Here is something that may work out for you. My Q800 and IIfx became randomly flaky (both of these use tantalum caps). It turns out that the electrical contacts on the motherboard to the RAM and Nubus cards were dirty. I bought a can of Electronic Contact Cleaner at an auto parts store, sprayed all the connections, and boom no more random crashes or glitches. The tin pins on the RAM slots seem to be temperamental.

Ensure that the can you pick is plastic safe.

(The specific can I used was NAPA CRC QD Electronic Cleaner)

Be careful not to spray your hand - it stings. Even if dirt on contacts is not the issue, it doesn't hurt to clean them.

 
I bought three cans of MG Chemicals contact cleaner before I left Vancouver. The board has already seen a rather generous spraying of it.

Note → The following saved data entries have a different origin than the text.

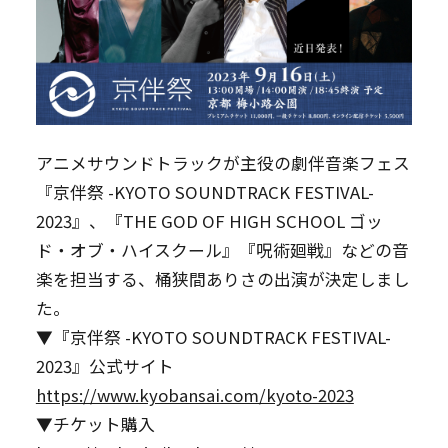
アニメサウンドトラックが主役の劇伴音楽フェス
『京伴祭 -KYOTO SOUNDTRACK FESTIVAL-
2023』、『THE GOD OF HIGH SCHOOL ゴッ
ド・オブ・ハイスクール』『呪術廻戦』などの音
楽を担当する、桶狭間ありさの出演が決定しまし
た。
▼『京伴祭 -KYOTO SOUNDTRACK FESTIVAL-
2023』公式サイト
https://www.kyobansai.com/kyoto-2023
▼チケット購入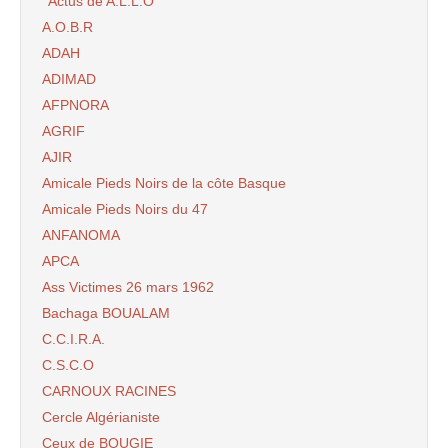
Actus de A.L.L.O
A.O.B.R
ADAH
ADIMAD
AFPNORA
AGRIF
AJIR
Amicale Pieds Noirs de la côte Basque
Amicale Pieds Noirs du 47
ANFANOMA
APCA
Ass Victimes 26 mars 1962
Bachaga BOUALAM
C.C.I.R.A.
C.S.C.O
CARNOUX RACINES
Cercle Algérianiste
Ceux de BOUGIE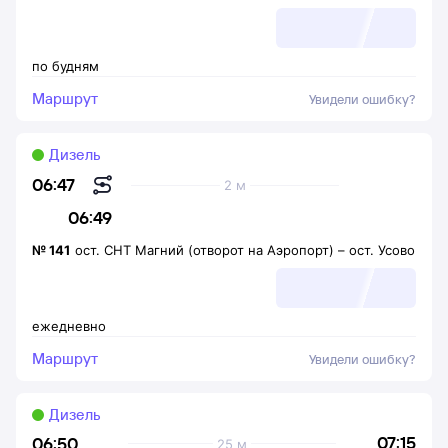
по будням
Маршрут
Увидели ошибку?
Дизель
06:47
2 м
06:49
№
141
ост. СНТ Магний (отворот на Аэропорт)
–
ост. Усово
ежедневно
Маршрут
Увидели ошибку?
Дизель
07:15
06:50
25 м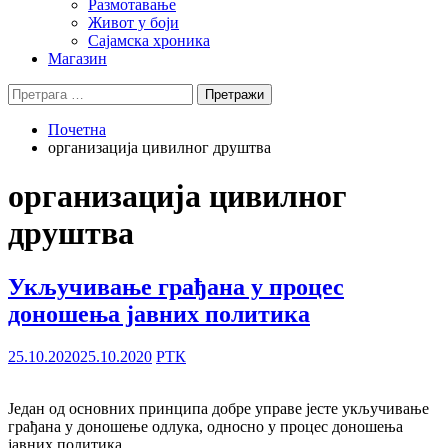
Размотавање
Живот у боји
Сајамска хроника
Магазин
Претрага
за:
Почетна
организација цивилног друштва
организација цивилног
друштва
Укључивање грађана у процес
доношења јавних политика
25.10.2020
25.10.2020
РТК
Један од основних принципа добре управе јесте укључивање
грађана у доношење одлука, односно у процес доношења
јавних политика.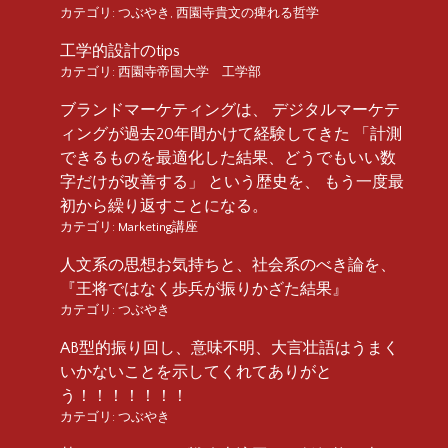
カテゴリ:
つぶやき
,
西園寺貴文の痺れる哲学
工学的設計のtips
カテゴリ:
西園寺帝国大学 工学部
ブランドマーケティングは、 デジタルマーケテ
ィングが過去20年間かけて経験してきた 「計測
できるものを最適化した結果、どうでもいい数
字だけが改善する」 という歴史を、 もう一度最
初から繰り返すことになる。
カテゴリ:
Marketing講座
人文系の思想お気持ちと、社会系のべき論を、
『王将ではなく歩兵が振りかざた結果』
カテゴリ:
つぶやき
AB型的振り回し、意味不明、大言壮語はうまく
いかないことを示してくれてありがと
う！！！！！！！
カテゴリ:
つぶやき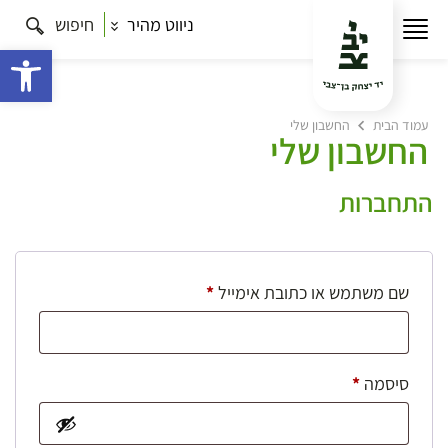
ניווט מהיר
חיפוש
פתח 
עמוד הבית
החשבון שלי
החשבון שלי
התחברות
חובה
שם משתמש או כתובת אימייל
*
חובה
סיסמה
*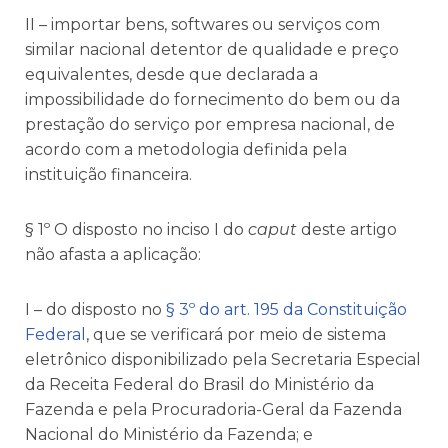
II – importar bens, softwares ou serviços com
similar nacional detentor de qualidade e preço
equivalentes, desde que declarada a
impossibilidade do fornecimento do bem ou da
prestação do serviço por empresa nacional, de
acordo com a metodologia definida pela
instituição financeira.
§ 1º O disposto no inciso I do
caput
deste artigo
não afasta a aplicação:
I – do disposto no
§ 3º do art. 195 da Constituição
Federal
, que se verificará por meio de sistema
eletrônico disponibilizado pela Secretaria Especial
da Receita Federal do Brasil do Ministério da
Fazenda e pela Procuradoria-Geral da Fazenda
Nacional do Ministério da Fazenda; e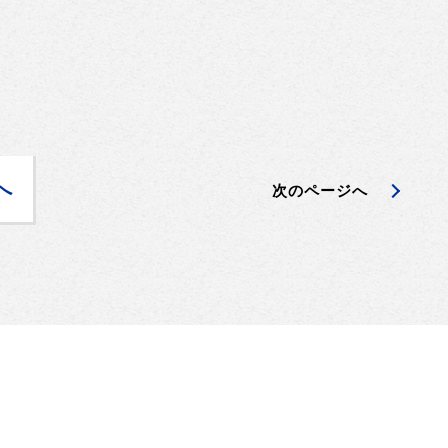
へ
次のページへ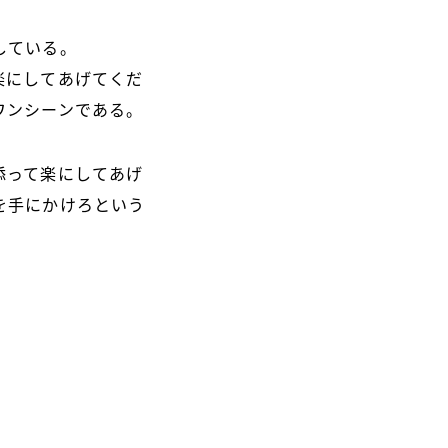
している。
楽にしてあげてくだ
ワンシーンである。
添って楽にしてあげ
を手にかけろという
。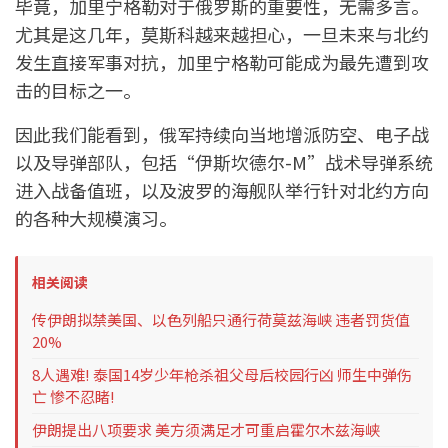
毕竟，加里宁格勒对于俄罗斯的重要性，无需多言。
尤其是这几年，莫斯科越来越担心，一旦未来与北约
发生直接军事对抗，加里宁格勒可能成为最先遭到攻
击的目标之一。
因此我们能看到，俄军持续向当地增派防空、电子战
以及导弹部队，包括“伊斯坎德尔-M”战术导弹系统
进入战备值班，以及波罗的海舰队举行针对北约方向
的各种大规模演习。
相关阅读
传伊朗拟禁美国、以色列船只通行荷莫兹海峡 违者罚货值
20%
8人遇难! 泰国14岁少年枪杀祖父母后校园行凶 师生中弹伤
亡 惨不忍睹!
伊朗提出八项要求 美方须满足才可重启霍尔木兹海峡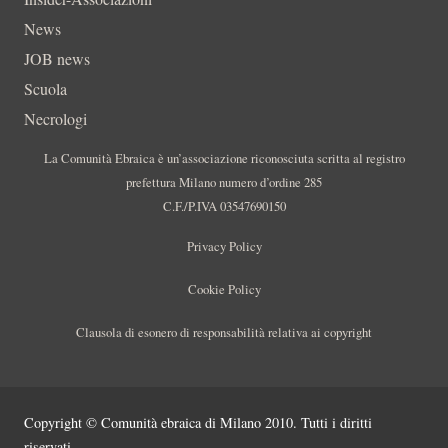
News
JOB news
Scuola
Necrologi
La Comunità Ebraica è un’associazione riconosciuta scritta al registro
prefettura Milano numero d’ordine 285
C.F./P.IVA 03547690150
Privacy Policy
Cookie Policy
Clausola di esonero di responsabilità relativa ai copyright
Copyright © Comunità ebraica di Milano 2010. Tutti i diritti
riservati.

Also, it seems the install broke on my MO cartridge. I'll have to reload it.

 
BuMP.

I'm still slowly advancing on this issue. The first major breakthrough came when I finally uncovered the Applevision service manual. The green power LED but a blank screen is a fault of the monitor. Even LEM says that even for a nice monitor, it's very badly designed. A power cycle rectifies that. I need to reload the OS on my 9600 before I can run the AppleVision utility and try resetting the microcontroller.

The odd happy mac behaviour has gone away now that I've stripped a machine down to one drive, no expansion and four 4mb SIMMs installed. I could of sworn that I have checked all the ram but it appears Snooper will only ever scan the first bank. IS there any better ram testing applications available? Swapping banks around can yield undesired results on flaky sticks. It might also of been the VRAM.....

I'll keep you posted.

 
Yeah, the best way to deal with the AppleVision is to ignore the auto on/off and ue the manual switch. If you let it do anything erratic it you get the blank screen issue and you will need to reset the monitor.

Both drives have seen a complete nuking. The 36gb spare remains uninitialized and thus invisible to the mac through the following tests.

For this test I started by doing a customized 68K install of 7.6.1. After repeated boot cycles the mysterious happy mac reset had not of shown so I proceeded to load Snooper and tested each bank of 4mb SIMMs one at a time, followed by testing of the onboard and expanded VRAM. No problems reported and no issues gained as memory was added.

I'll now proceed to clear out the system folder, install a Universal 7.6.1 install and fit the PowerPro 601 card.

 
Weeeird.

So now that everything is installed this time around I'm not running into the issue anymore. Bizarre.

Oh well, I guess this issue has fixed itself.